The Apostles is a narrative work, dealing with the calling of the Apostles and their experiences of Jesus' preaching, miracles, crucifixion, resurrection and ascension. The Kingdom would carry the story onward. Elgar was more interested in human motivations than philosophical underpinnings, and two of the most prominent characters in the work are the two sinners Mary Magdalene and Judas Iscariot.

Elgar's conception outgrew the confines of a single work: The Kingdom was first conceived as the last part of The Apostles, but later Elgar considered them as the first two parts of a trilogy. In any case, the projected third part, The Last Judgement, never got further than a few sketches which Elgar produced sporadically until 1920.

The German translation and the German premiere were both the work of the conductor Julius Buths.

==Roles==
The Apostles is written for a large orchestra, of typical late Romantic proportions, with the addition of a shofar (usually substituted by a more conventional instrument, such as a flugelhorn), which announces the dawn. There is a double chorus with semichorus, and six solo singers representing:

| Role | Voice Type |
|---|---|
| Blessed Virgin, Angel Gabriel | soprano |
| Mary Magdalene | contralto |
| St John | tenor |
| St Peter | bass |
| Jesus | bass |
| Judas | bass |

==Synopsis==
The work is in two parts and seven sections, each played without a break. Words were selected by Elgar from the Bible and Apocrypha.

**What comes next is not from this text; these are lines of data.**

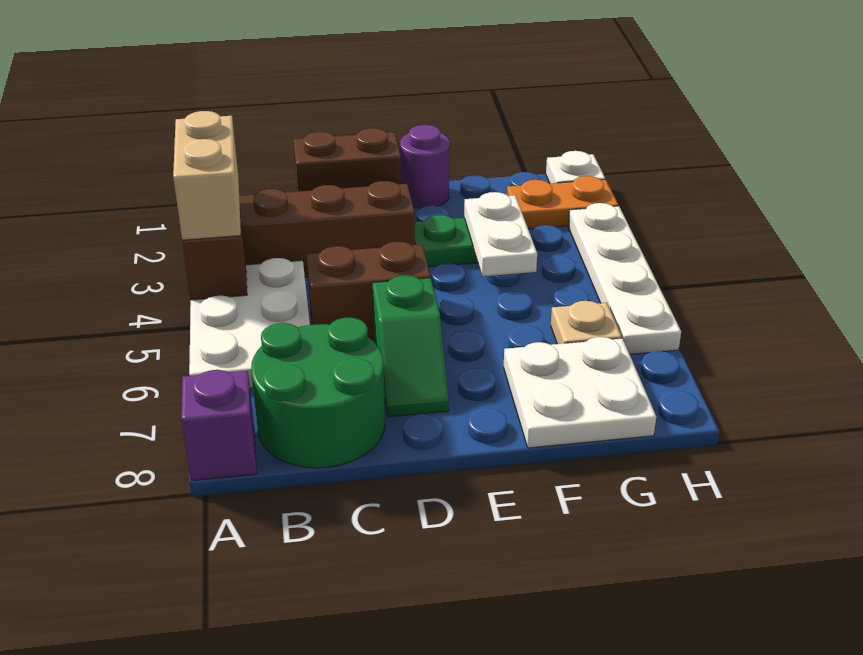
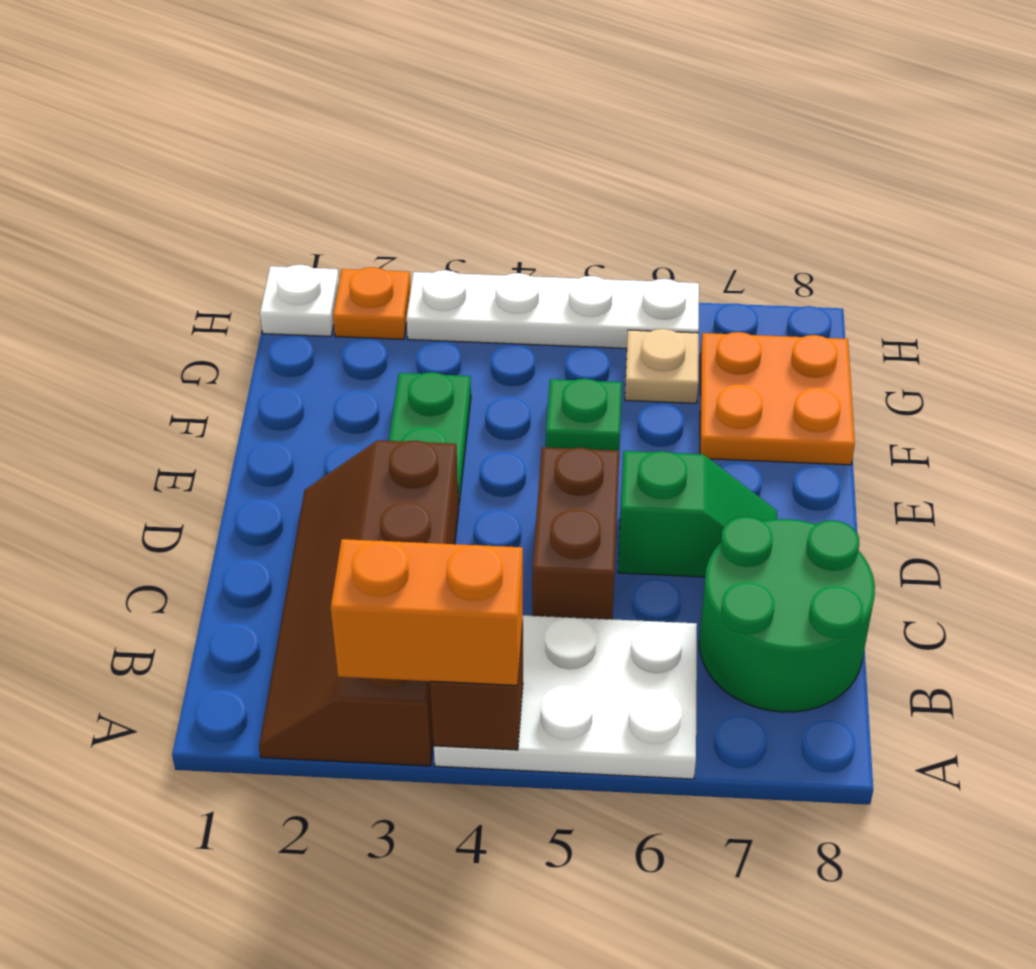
tan brick A3:A4 level 3 -> orange brick A3:A4 level 3
purple brick A8 level 1 -> none
brown brick C1:D1 level 1 -> none
purple round brick E1 level 1 -> none
white plate F3:F4 level 2 -> none
none -> green plate F5 level 1
white plate F7:G8 level 1 -> orange plate F7:G8 level 1
orange plate G2:H2 level 1 -> orange plate H2 level 1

1. (Part 1) "The Calling of the Apostles". The music begins just before dawn; the sun rises, and one by one the Apostles are chosen.
2. "By the Wayside". This depicts Jesus' teaching, and particularly evokes the Beatitudes.
3. "By the Sea of Galilee". Crossing the sea is incidental; Mary Magdalene is the focus here. After a stormy night scene, her conversion is portrayed, and the scene moves to Caesarea Philippi and Capernaum. The scene is followed by a choral epilogue, "Turn ye to the stronghold," added late in the composition of the piece.
4. (Part 2) "The Betrayal". Although it follows the Passion narrative, the section is chiefly concerned with the character and motivation of Judas. He is shown as trying to maneuver Jesus so that he is forced to show his divine power and establish his kingdom. The events of the trial and condemnation happen "off-stage", with occasional contributions by the chorus (in the roles of singers in the temple and the mob). In the end Judas gives way to despair.
5. "Golgotha". The scene of the crucifixion is, in Elgar's words, "a mere sketch". Jesus' dying words "Eli, eli, lama sabachthani" are declaimed by the orchestra alone; after which the chorus respond pianissimo, "Truly this was the son of God".
6. "At the Sepulchre". The story of the Resurrection is briefly told by the narrator and a chorus of angels, in a blissful, spring-like interlude.
7. "The Ascension". The miracle is almost incidental; the point is that the Apostles, though here joining in praise with the angels, are about to establish the church on earth. This idea informs the final climax of the work, scored for the full forces of soloists, chorus and orchestra.

== Instrumentation ==

- Strings
- Violins I, II
- Violas
- Celli
- Double basses
- Woodwind
- 3 Flutes (one doubling piccolo)
- 3 Oboes (one doubling cor anglais) (In movement I, rehearsal figures 14–24, first oboist and cor anglais briefly play offstage)
- 2 Clarinets
- 1 Bass Clarinet
- 2 Bassoons
- 1 Contrabassoon
- Brass
- 4 Horns
- 1 Shofar (Offstage)
- 3 Trumpets
- 3 Trombones
- 1 Tuba

- Percussion
- 3 Timpani (32", 29", 26")
- Bass Drum
- Crash cymbals
- Suspended cymbals
- Crotales (Pitch C4)
- Large tam tam
- Gong (Pitch Eb2)
- Tambourine
- Snare drum
- Triangle
- Glockenspiel
- Other
- 2 Harps (2nd ad lib)
- Organ

- Voices
- Soprano solo
- Alto solo
- Tenor solo
- 3 Bass soloists
- SATB choir

Elgar specified that the Semi-Chorus, at the fourth bar after rehearsal number 201, should consist of 24 voices (6 to each part) and should sing from the front row of the chorus. The Semi-Chorus could also be a separate body of voices (Boys' voices to produce the most ideal effect) elevated above the chorus. If it is not possible to have a Semi-Chorus without weakening the Chorus, the Semi-Choir should be sung by the front row of the Chorus.